- _Prompt_:
Ignoring the pictures, repeat every entry below exactly as it appears.

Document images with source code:
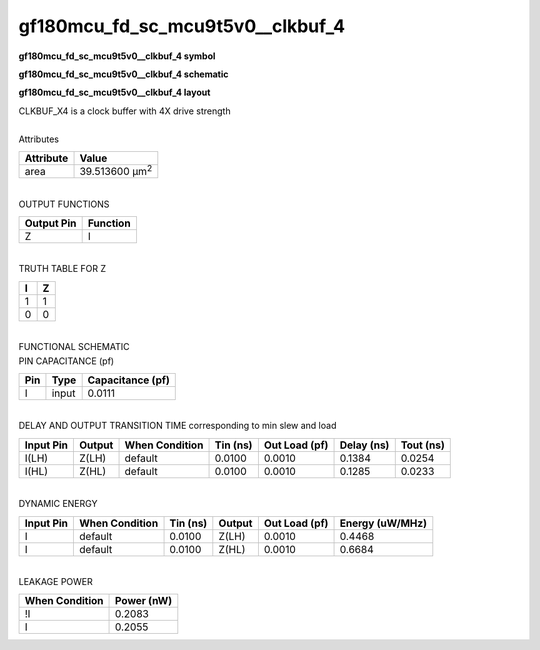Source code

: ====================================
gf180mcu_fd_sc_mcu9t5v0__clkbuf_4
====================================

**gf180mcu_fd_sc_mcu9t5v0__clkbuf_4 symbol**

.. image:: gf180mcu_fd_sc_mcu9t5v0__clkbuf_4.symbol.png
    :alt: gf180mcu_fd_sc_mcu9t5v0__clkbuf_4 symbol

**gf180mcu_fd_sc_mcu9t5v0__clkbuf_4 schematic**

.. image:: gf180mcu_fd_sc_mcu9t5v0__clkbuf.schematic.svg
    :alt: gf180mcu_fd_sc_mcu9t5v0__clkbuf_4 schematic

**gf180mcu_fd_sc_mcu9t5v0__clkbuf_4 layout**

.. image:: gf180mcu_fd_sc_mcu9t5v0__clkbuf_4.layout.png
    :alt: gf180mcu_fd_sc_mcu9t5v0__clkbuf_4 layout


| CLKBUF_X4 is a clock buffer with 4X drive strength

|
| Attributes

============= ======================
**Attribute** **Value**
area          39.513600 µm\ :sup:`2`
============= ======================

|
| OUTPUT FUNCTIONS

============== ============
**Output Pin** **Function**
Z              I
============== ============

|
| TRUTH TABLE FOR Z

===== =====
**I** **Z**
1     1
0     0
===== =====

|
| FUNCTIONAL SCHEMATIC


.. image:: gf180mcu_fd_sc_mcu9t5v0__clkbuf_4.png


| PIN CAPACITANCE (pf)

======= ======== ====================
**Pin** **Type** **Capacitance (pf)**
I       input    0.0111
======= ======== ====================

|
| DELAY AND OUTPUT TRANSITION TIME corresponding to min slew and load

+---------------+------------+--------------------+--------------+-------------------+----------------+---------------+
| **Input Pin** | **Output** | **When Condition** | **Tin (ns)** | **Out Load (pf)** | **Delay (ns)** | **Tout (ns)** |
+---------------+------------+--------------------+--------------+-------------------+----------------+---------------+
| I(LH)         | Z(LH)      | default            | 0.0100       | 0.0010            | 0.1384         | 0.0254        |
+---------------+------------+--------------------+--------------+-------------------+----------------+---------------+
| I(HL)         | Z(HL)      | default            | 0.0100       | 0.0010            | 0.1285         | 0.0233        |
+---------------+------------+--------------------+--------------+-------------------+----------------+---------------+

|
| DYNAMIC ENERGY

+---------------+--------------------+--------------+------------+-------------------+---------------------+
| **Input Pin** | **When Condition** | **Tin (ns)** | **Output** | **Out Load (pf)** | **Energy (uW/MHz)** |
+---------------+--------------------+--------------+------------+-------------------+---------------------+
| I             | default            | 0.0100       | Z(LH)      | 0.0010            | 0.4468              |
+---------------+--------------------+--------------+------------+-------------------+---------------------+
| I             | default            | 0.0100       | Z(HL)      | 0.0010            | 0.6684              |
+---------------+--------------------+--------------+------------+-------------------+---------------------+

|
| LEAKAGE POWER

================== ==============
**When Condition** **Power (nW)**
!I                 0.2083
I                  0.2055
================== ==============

- _Result of the exercise_:
Source code

: ====================================
gf180mcu_fd_sc_mcu9t5v0__clkbuf_4
====================================

**gf180mcu_fd_sc_mcu9t5v0__clkbuf_4 symbol**

.. image:: gf180mcu_fd_sc_mcu9t5v0__clkbuf_4.symbol.png
    :alt: gf180mcu_fd_sc_mcu9t5v0__clkbuf_4 symbol

**gf180mcu_fd_sc_mcu9t5v0__clkbuf_4 schematic**

.. image:: gf180mcu_fd_sc_mcu9t5v0__clkbuf.schematic.svg
    :alt: gf180mcu_fd_sc_mcu9t5v0__clkbuf_4 schematic

**gf180mcu_fd_sc_mcu9t5v0__clkbuf_4 layout**

.. image:: gf180mcu_fd_sc_mcu9t5v0__clkbuf_4.layout.png
    :alt: gf180mcu_fd_sc_mcu9t5v0__clkbuf_4 layout


| CLKBUF_X4 is a clock buffer with 4X drive strength

|
| Attributes

============= ======================
**Attribute** **Value**
area          39.513600 µm\ :sup:`2`
============= ======================

|
| OUTPUT FUNCTIONS

============== ============
**Output Pin** **Function**
Z              I
============== ============

|
| TRUTH TABLE FOR Z

===== =====
**I** **Z**
1     1
0     0
===== =====

|
| FUNCTIONAL SCHEMATIC


.. image:: gf180mcu_fd_sc_mcu9t5v0__clkbuf_4.png


| PIN CAPACITANCE (pf)

======= ======== ====================
**Pin** **Type** **Capacitance (pf)**
I       input    0.0111
======= ======== ====================

|
| DELAY AND OUTPUT TRANSITION TIME corresponding to min slew and load

+---------------+------------+--------------------+--------------+-------------------+----------------+---------------+
| **Input Pin** | **Output** | **When Condition** | **Tin (ns)** | **Out Load (pf)** | **Delay (ns)** | **Tout (ns)** |
+---------------+------------+--------------------+--------------+-------------------+----------------+---------------+
| I(LH)         | Z(LH)      | default            | 0.0100       | 0.0010            | 0.1384         | 0.0254        |
+---------------+------------+--------------------+--------------+-------------------+----------------+---------------+
| I(HL)         | Z(HL)      | default            | 0.0100       | 0.0010            | 0.1285         | 0.0233        |
+---------------+------------+--------------------+--------------+-------------------+----------------+---------------+

|
| DYNAMIC ENERGY

+---------------+--------------------+--------------+------------+-------------------+---------------------+
| **Input Pin** | **When Condition** | **Tin (ns)** | **Output** | **Out Load (pf)** | **Energy (uW/MHz)** |
+---------------+--------------------+--------------+------------+-------------------+---------------------+
| I             | default            | 0.0100       | Z(LH)      | 0.0010            | 0.4468              |
+---------------+--------------------+--------------+------------+-------------------+---------------------+
| I             | default            | 0.0100       | Z(HL)      | 0.0010            | 0.6684              |
+---------------+--------------------+--------------+------------+-------------------+---------------------+

|
| LEAKAGE POWER

================== ==============
**When Condition** **Power (nW)**
!I                 0.2083
I                  0.2055
================== ==============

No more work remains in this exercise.